A MESSAGE TO THE TENNESSEE SENATE
STATE AND LOCAL GOVERNMENT COMMITTEE

April 17, 2007

SB 162 Prohibits state agencies from prohibiting use of American Indian symbols, names and mascots

The Tennessee State Commission of Indian Affairs opposes this bill because it singles out a minority denying Native American Indians Equal Protection under the law. (December 2, 2006, TCIA fourth quarterly meeting in Memphis, TN)

Mr. Chairman Sen. Ketron, and other distinguished members of this committee, thank you for allowing me to speak this morning.

My name is Evangeline Watson-Lynch and I live in West Tennessee. I am a full-blood Choctaw Indian and a member of a Federally-Recognized Tribe, the Choctaw Nation of Oklahoma, a tribe also indigenous to West Tennessee. I am also the chairperson of the Tennessee Commission of Indian Affairs.

I am a former public school teacher having taught the last twenty-one years teaching the Learning Disabled at the Obion County Central High School in Obion County. I taught in the English Department for all four grades, from freshmen to seniors, but the principal also gave me the privilege of teaching an American history class most of those twenty-one years. He was also sensitive enough to allow me to have full freedom to write my own curriculum truthfully, such as beginning the classes with a story that our continent was inhabited by real people before 1492, a people called the First Americans, the indigenous people of this continent that included many, many different tribes.
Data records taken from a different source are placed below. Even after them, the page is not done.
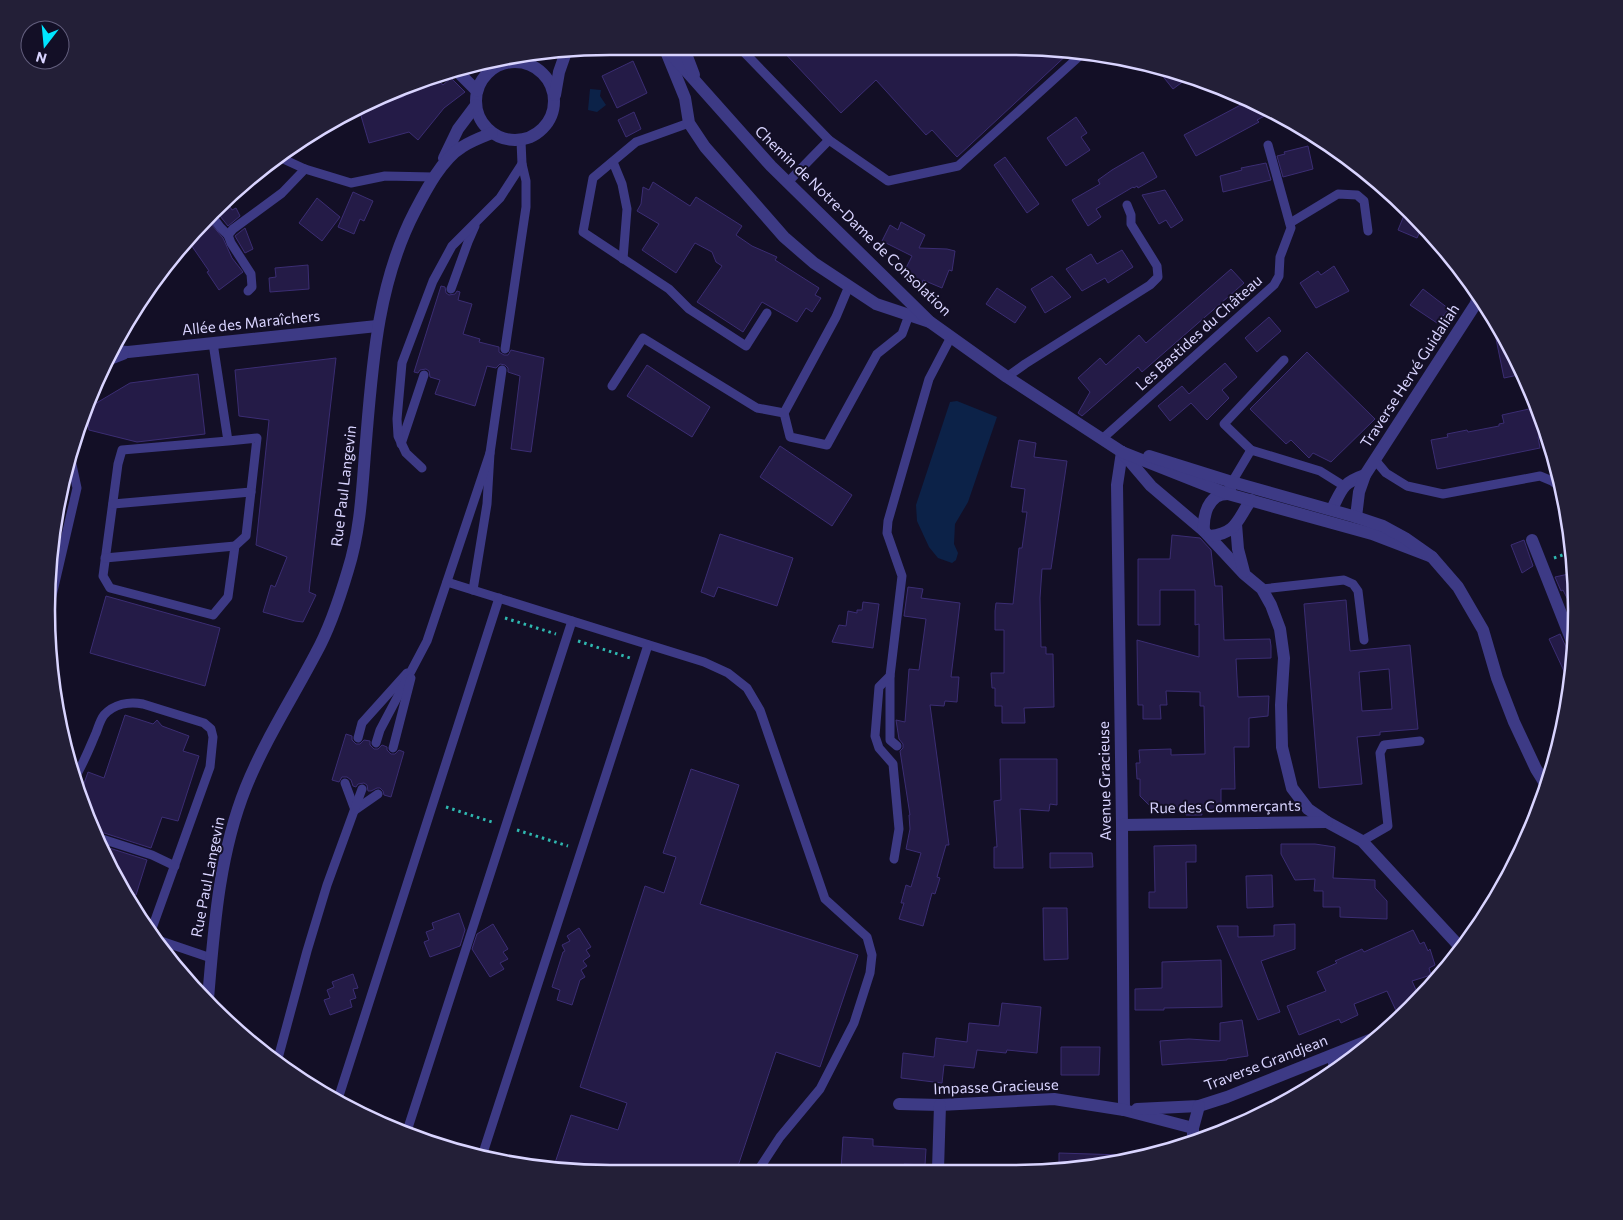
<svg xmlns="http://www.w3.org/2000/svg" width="1623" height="1220" font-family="Commissioner,sans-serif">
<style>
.water{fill:#0c2248}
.building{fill:#241b47;stroke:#3b2d73;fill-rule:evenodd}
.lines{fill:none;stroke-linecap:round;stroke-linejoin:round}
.path{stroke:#2fb8b0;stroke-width:3;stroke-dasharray:2.5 4;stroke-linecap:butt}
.service{stroke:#3d3a85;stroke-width:9}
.minor{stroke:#3d3a85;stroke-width:12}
.tertiary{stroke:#3d3a85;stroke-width:12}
.labels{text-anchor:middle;stroke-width:4;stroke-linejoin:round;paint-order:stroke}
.street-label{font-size:15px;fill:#d9d4ff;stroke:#130f26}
.rim{fill:none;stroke:#d9d4ff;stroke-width:2.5}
</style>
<rect width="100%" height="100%" fill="#130f26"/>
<g class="water">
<polygon points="590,89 601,90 600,96 606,105 597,112 588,110"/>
<polygon points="957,401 997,417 968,502 955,524 954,544 958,553 956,560 952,563 938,558 929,547 917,521 916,505 950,402"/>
</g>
<g class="building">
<polygon points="779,47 1050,47 1071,51 957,157 932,130 926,135 876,80 841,113"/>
<polygon points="633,61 647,93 617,108 602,76"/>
<polygon points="1153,64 1159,66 1189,77 1173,89"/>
<polygon points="435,78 443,85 451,78 465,92 444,108 418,140 409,132 369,143 359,109 403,97 417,85"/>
<polygon points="1250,100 1263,105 1274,111 1257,120 1259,122 1196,156 1184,135"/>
<polygon points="634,112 641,129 626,137 618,120"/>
<polygon points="1076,117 1087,133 1081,137 1090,150 1066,166 1047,138"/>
<polygon points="1308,146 1313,169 1283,177 1277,156 1285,154 1284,152"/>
<polygon points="1143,152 1157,177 1138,188 1137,186 1134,188 1133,187 1096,209 1101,217 1088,226 1072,200 1100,184 1098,180 1112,170"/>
<polygon points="1005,157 1039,204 1027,213 994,165"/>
<polygon points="1266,163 1271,180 1223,192 1220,176 1242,170 1241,168"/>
<polygon points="653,182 690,206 696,197 712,207 742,226 736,235 752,246 777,257 775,260 819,288 815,295 821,298 812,312 806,308 797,322 762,302 743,332 697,302 722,266 716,262 712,252 695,243 676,273 642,250 659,224 637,211 641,204 643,187 649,190"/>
<polygon points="1165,190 1183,220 1171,228 1166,220 1159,224 1142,195"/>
<polygon points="353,192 373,201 364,221 360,219 354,234 338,227"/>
<polygon points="317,198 340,217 322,241 299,223"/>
<polygon points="227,202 232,210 236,208 240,216 228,226 216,211"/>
<polygon points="1407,208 1422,223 1422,227 1417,238 1398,230"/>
<polygon points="206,218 223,238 232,258 243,272 219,290 207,272 209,271 187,239"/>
<polygon points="901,222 925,235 919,248 947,249 955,251 952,271 949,270 942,288 923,280 921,286 905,270 912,256 882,241 890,225 898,230"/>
<polygon points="245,228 253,249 245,253 235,236"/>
<polygon points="1122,250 1133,267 1108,283 1105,278 1082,291 1066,269 1091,254 1097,264"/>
<polygon points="308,265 309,289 270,292 269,278 276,277 275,268"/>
<polygon points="1334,266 1349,291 1316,308 1300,283 1318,271 1321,275"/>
<polygon points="1231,269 1244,283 1142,372 1138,367 1082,416 1078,413 1090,392 1078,378 1100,358 1106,365 1139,335 1146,343"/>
<polygon points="1052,276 1071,297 1045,313 1031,289"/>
<polygon points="441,286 445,287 446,293 449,295 455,294 457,291 460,292 458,300 472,304 463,334 480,339 479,342 499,347 499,352 504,355 508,355 511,350 544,358 531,452 511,449 520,376 508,372 508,368 505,365 500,364 496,368 487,366 475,406 435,394 440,380 430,377 429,371 426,369 420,370 418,373 414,372"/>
<polygon points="997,288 1026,307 1015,323 986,304"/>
<polygon points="1423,289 1449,309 1437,323 1410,305"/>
<polygon points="1269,317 1281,331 1257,352 1245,338"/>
<polygon points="1498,327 1515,359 1523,374 1504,378 1494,329"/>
<polygon points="1307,352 1375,419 1331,462 1313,453 1309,458 1291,440 1286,444 1250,409"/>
<polygon points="336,358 309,592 316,595 303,622 295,621 263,612 271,585 275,587 287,557 256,545 269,420 239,416 235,370"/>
<polygon points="1225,363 1237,377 1222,390 1229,398 1207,420 1191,403 1170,421 1158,406 1182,386 1189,394"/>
<polygon points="647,365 710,407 692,437 627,396"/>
<polygon points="198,374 205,434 137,442 89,430 87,413 88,408 130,383"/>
<polygon points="1538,407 1546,435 1538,437 1540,448 1437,469 1431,440 1448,437 1447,434 1467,430 1468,432 1499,426 1499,424 1504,423 1502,415"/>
<polygon points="1019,440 1036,443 1034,457 1067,461 1051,569 1042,569 1040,598 1041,647 1046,647 1046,654 1053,654 1054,707 1024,708 1025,723 1002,723 1002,706 995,706 995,688 992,688 991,673 1004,673 1004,630 995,630 995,611 996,603 1013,604 1019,548 1022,548 1027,512 1022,512 1025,489 1011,487"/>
<polygon points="780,446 852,495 832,526 760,477"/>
<polygon points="720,534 793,558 777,606 718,587 714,597 701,592"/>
<polygon points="1172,535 1200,538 1211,550 1215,586 1222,586 1224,640 1270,639 1271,646 1271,658 1236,659 1238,697 1269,696 1268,716 1249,718 1249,747 1234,747 1235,789 1221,789 1221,809 1201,810 1202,815 1186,815 1185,808 1152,808 1140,796 1140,779 1137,779 1136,763 1140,763 1139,750 1171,749 1171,755 1205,754 1204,706 1200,706 1200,692 1166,691 1167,705 1160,705 1161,719 1143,719 1143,705 1138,705 1137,640 1199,657 1199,624 1195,625 1195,590 1160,590 1160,625 1138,625 1138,559 1170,559"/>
<polygon points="1524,540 1533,566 1522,573 1511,545"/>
<polygon points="1573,573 1577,610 1576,616 1563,590 1561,591 1555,577"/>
<polygon points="908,587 923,589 921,598 960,603 951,677 959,677 957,702 945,701 944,706 930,705 949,845 946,845 937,877 940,878 935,894 932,893 923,926 899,919 904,903 901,903 906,885 911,887 921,853 906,849 910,829 909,815 910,815 900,751 903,748 903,744 899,739 896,720 905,722 909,669 919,670 926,619 904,616"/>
<polygon points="106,596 220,628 205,686 90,653"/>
<path d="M1346,600L1350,651L1410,645L1418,729L1380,732V735L1357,737L1362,784L1319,788L1304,604ZM1389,669L1392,709L1362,711L1359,672Z"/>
<polygon points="863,602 879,604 873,648 832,642 839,625 846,626 848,611 857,613 857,610 862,610"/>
<polygon points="1560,634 1566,647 1572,655 1570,684 1549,639"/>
<polygon points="125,715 153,724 157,720 162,726 189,736 183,751 199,756 178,821 162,817 151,848 101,832 96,832 79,798 88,772 104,778"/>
<polygon points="346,734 352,736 352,740 356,744 360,744 364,740 370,741 370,745 374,749 378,749 382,745 387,747 387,750 391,754 395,754 399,750 404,752 391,797 384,795 383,791 380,788 377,788 371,791 368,791 367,785 364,783 358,784 356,787 353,786 351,780 347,777 342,777 339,782 332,780"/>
<polygon points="1000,759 1057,759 1057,805 1050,804 1049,811 1020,809 1023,868 994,868 994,847 997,847 994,801 1001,800"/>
<polygon points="691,769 739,785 700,904 858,955 820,1067 776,1052 737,1169 553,1169 571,1115 618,1130 627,1103 580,1087 645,886 664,893 676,857 663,853"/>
<polygon points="1281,844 1315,844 1335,847 1333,878 1375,880 1375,888 1387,901 1387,919 1340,917 1340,907 1323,907 1323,891 1314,891 1315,879 1295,880 1281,854"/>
<polygon points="1196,845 1196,862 1186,862 1187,908 1149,908 1149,892 1155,892 1154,846"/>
<polygon points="103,846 147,860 136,895 126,891"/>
<polygon points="1050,853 1092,853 1093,867 1050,868"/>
<polygon points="1272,875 1273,907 1247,908 1246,876"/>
<polygon points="1043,908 1067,908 1068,959 1044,960"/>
<polygon points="459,913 465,930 460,946 430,957 424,942 429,940 426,932 434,929 432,923"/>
<polygon points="493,924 508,949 503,952 508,959 500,963 504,969 490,977 472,949 477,934"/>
<polygon points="1295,924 1295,949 1261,961 1280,1012 1258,1020 1217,926 1238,926 1238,937 1274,936 1274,925"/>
<polygon points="579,928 591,947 586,950 590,956 583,961 587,966 581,970 585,977 580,980 572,1005 557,1000 560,990 552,987 563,952 565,951 562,945 570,941 567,936"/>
<polygon points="1413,930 1420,944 1424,942 1428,951 1430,949 1435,965 1429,968 1431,975 1412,981 1420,999 1412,1008 1398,1015 1387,991 1354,1004 1358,1015 1341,1023 1339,1019 1299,1035 1287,1006 1326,991 1317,972 1337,963 1335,961 1362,949 1364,952"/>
<polygon points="1221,960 1222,1007 1164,1008 1164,1010 1135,1010 1135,989 1162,988 1162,962"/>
<polygon points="353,974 358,988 353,989 356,998 350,1000 352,1007 330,1015 324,1000 330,998 327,990 334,987 332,982"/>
<polygon points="1002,1003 1041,1007 1037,1053 1007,1050 1006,1053 977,1050 974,1068 944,1065 942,1083 901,1078 903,1053 934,1057 936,1038 967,1042 969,1023 999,1026"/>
<polygon points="1242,1020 1248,1056 1227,1059 1227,1060 1162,1065 1160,1041 1189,1039 1220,1041 1220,1023"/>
<polygon points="1061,1047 1100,1047 1099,1075 1061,1075"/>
<polygon points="843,1137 873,1139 873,1146 926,1149 925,1165 904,1164 904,1169 841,1169"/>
<polygon points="1059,1153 1123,1155 1123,1159 1086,1169 1059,1169"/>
</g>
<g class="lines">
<g class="path">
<polyline points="1554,558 1571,552"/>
<polyline points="505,618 556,634"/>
<polyline points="578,641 630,658"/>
<polyline points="446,807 495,823"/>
<polyline points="517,830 568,846"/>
</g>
<g class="service">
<polyline points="746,47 742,50 829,140 888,181 958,166 1083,53"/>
<polyline points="689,123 636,142 593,178 583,232 669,289 689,309 746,346 767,313"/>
<polyline points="281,158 305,169 351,183 385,176 433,177"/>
<polyline points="613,162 622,184 627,209 623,259"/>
<polyline points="787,183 829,140"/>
<polyline points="211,215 220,227 228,235"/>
<polyline points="1290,223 1338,194 1357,195 1364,201 1368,231"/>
<polyline points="849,286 836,317 784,413 790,437 827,445 877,354 902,334 909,315"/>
<polyline points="451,289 468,242 475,226"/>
<polyline points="248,291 252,287 251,274 231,243 228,235 233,229 282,193 305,169"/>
<polyline points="213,343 228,441 122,450 118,464 103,576 110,588 213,615 228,597 235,546 246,536 257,438 228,441"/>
<polyline points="505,349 526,207 526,181 522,164 521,141"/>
<polyline points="1007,377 1025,364 1150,285 1158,277 1157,266 1131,224 1131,215 1127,205"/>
<polyline points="612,386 643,338 757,408 784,413"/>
<polyline points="1102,439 1274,285 1279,276 1280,257 1291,228 1268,145"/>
<polyline points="401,444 424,375"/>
<polyline points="1251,450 1224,424 1284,360"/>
<polyline points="1375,460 1386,473 1407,486 1443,494 1540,476 1552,481 1562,489"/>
<polyline points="422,468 406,453 398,436 397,419 402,363 433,281 452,246 500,198 522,164"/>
<polyline points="1232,482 1251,450 1320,471 1344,486"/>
<polyline points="113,504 251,492"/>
<polyline points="105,558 235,546"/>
<polyline points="447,582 704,662 728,673 747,688 760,710 825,899 867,937 872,955 870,973 854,1023 820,1089 780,1137 759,1169"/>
<polyline points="1262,589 1344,580 1353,584 1358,591 1364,640"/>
<polyline points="473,590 487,504 490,453 502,370"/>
<polyline points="51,600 77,488 71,460"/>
<polyline points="890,676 890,740 897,746"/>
<polyline points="358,738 362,723 407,673"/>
<polyline points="376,743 380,730 427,641 490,453"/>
<polyline points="393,748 411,678"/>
<path d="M74,779C83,765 89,749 96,733C98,728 100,720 104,715C114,704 129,701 143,704L204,723L211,729L213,737L210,767L150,934"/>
<polyline points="345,783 355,810 378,794"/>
<polyline points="99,838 152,855 175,866"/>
<polyline points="1362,841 1388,826 1380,753 1384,745 1420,741"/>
<polyline points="894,859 899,829 893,764 879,748 875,736 879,687 890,676 902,576 887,533 888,521 929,379 951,337"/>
<polyline points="155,939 211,958"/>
<polyline points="277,1062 307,951 327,885 362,789"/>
<polyline points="337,1102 499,598"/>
<polyline points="406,1134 572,621"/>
<polyline points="482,1156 648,645"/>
</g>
<g class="minor">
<polyline points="665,49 685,98 689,123 705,147 784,237 814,263 876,304 930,322"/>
<circle cx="515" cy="101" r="39"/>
<polyline points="477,64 492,69"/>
<polyline points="455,69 477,91"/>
<polyline points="555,95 559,72 566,52"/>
<polyline points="444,158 458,129 476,105"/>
<polyline points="110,351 128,352 377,326"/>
<polyline points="103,364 110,359 123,354"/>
<polyline points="1122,452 1117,485 1122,825 1124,1110"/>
<polyline points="1122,452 1151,486 1204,531 1244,574 1262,589 1271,605 1280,629 1284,658 1281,705 1282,747 1292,788 1308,809 1327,822 1362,841 1461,948"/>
<path d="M1332,509C1342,489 1342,483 1365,475"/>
<polyline points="1356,517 1359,492 1365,475 1475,305 1480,295"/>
<polyline points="1236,524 1238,549 1244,572"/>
<path d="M1204,531C1203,519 1206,504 1216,497C1219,495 1224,494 1228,494L1230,489"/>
<path d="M1210,536C1237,533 1237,520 1251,500"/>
<polyline points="1532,540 1573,644"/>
<polyline points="1122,825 1327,822"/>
<path d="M208,999C214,927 219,854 246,787C265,740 293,697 316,653C330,628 340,597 348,570C360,532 362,492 365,453C372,370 376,286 415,211C426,190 442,159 462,147C471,141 482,137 492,133"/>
<polyline points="1333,1055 1335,1072"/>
<polyline points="899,1104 940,1105 1054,1099 1124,1110 1193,1128"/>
<polyline points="1137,1109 1199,1106 1227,1097 1377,1037"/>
<polyline points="1193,1141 1193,1128 1199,1106"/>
<polyline points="938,1169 940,1105"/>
</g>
<g class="tertiary">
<polyline points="664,46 771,166 930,322 1007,377 1122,452 1228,494 1372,534 1432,557"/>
<polyline points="683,46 694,75"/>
<polyline points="1149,456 1232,482 1356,517 1383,526 1405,538 1432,557 1458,587 1483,630 1497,678 1514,722 1536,769 1546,785"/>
</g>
</g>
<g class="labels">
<g class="street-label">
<text transform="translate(853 221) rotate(44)" y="5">Chemin de Notre-Dame de Consolation</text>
<text transform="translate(251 323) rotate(-6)" y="5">Allée des Maraîchers</text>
<text transform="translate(1199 333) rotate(-42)" y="5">Les Bastides du Château</text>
<text transform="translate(1410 376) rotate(-57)" y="5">Traverse Hervé Guidaliah</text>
<text transform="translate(344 486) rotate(-83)" y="5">Rue Paul Langevin</text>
<text transform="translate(1105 781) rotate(-91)" y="5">Avenue Gracieuse</text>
<text transform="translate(1225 807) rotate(-1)" y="5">Rue des Commerçants</text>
<text transform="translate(208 877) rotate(-79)" y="5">Rue Paul Langevin</text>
<text transform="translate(1266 1063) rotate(-21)" y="5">Traverse Grandjean</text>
<text transform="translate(996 1087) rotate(-2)" y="5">Impasse Gracieuse</text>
</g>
</g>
<path d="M0 0H1623V1220H0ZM610 55H1013A555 555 0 0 1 1568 610V610A555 555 0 0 1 1013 1165H610A555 555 0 0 1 55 610V610A555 555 0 0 1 610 55Z" fill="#231f37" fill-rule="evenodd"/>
<path class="rim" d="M610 55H1013A555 555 0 0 1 1568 610V610A555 555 0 0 1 1013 1165H610A555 555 0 0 1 55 610V610A555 555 0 0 1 610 55Z"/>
<g transform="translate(45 45) rotate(196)"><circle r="24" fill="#130f26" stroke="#625e7d"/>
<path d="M0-4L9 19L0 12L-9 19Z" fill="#00e5ff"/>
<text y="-8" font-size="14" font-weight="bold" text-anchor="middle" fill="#d9d4ff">N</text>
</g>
</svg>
The use of (eagle) feathers, Sacred Pipes (miscalled peace pipes), sacred drums. the dances, the Indian songs, even painted faces are all part of sacred ceremonies used by Native American Indians and misused by non-Indians as "rituals" at sports games where they also misuse our tribal names with the addition of horrendous caricatures. Senators, the misuse of them are direct attacks upon our ancient spirituality (religion). My point is that there is a national insensitivity concerning the religious beliefs, traditional values and the unique culture of the Native American Indian.

The Preambles that was added to the House of Representative's Bill have little meaning. They are merely suggestions, not a mandate that public institutions provide any education about us, the Native American Indian.

May I remind you that on March 17, 2007, the Tennessee Commission of Indian Affairs went on record opposing SB 162 due to the fact that we were not consulted as to how the Bill should be written. However, in December 2005, it was discussed and passed by the Commission of Indian Affairs to have a dialogue with legislators how we can work together to provide education about Native American Indians.

This Bill, if passed into law, singles out one single group of people, the Native American Indians, which denies us equal protection under the law. It would be a violation of our Civil Rights - and unconstitutional. You, as Senators and members of this committee, know the right thing to do. Look at me! I am a human being! Remember, please, that we, the Native American Indians of this continent and residents of this state, are human beings created equally in the eyes of and by the hands of the Creator.

Yakoke.

Evangeline W. Lynch
April 17, 2007



Delivered to the Tennessee Senate State & Local Government Committee on Tuesday,
17 April 2007. The sponsor of SB 162, Senator Bunch, did not attend the meeting.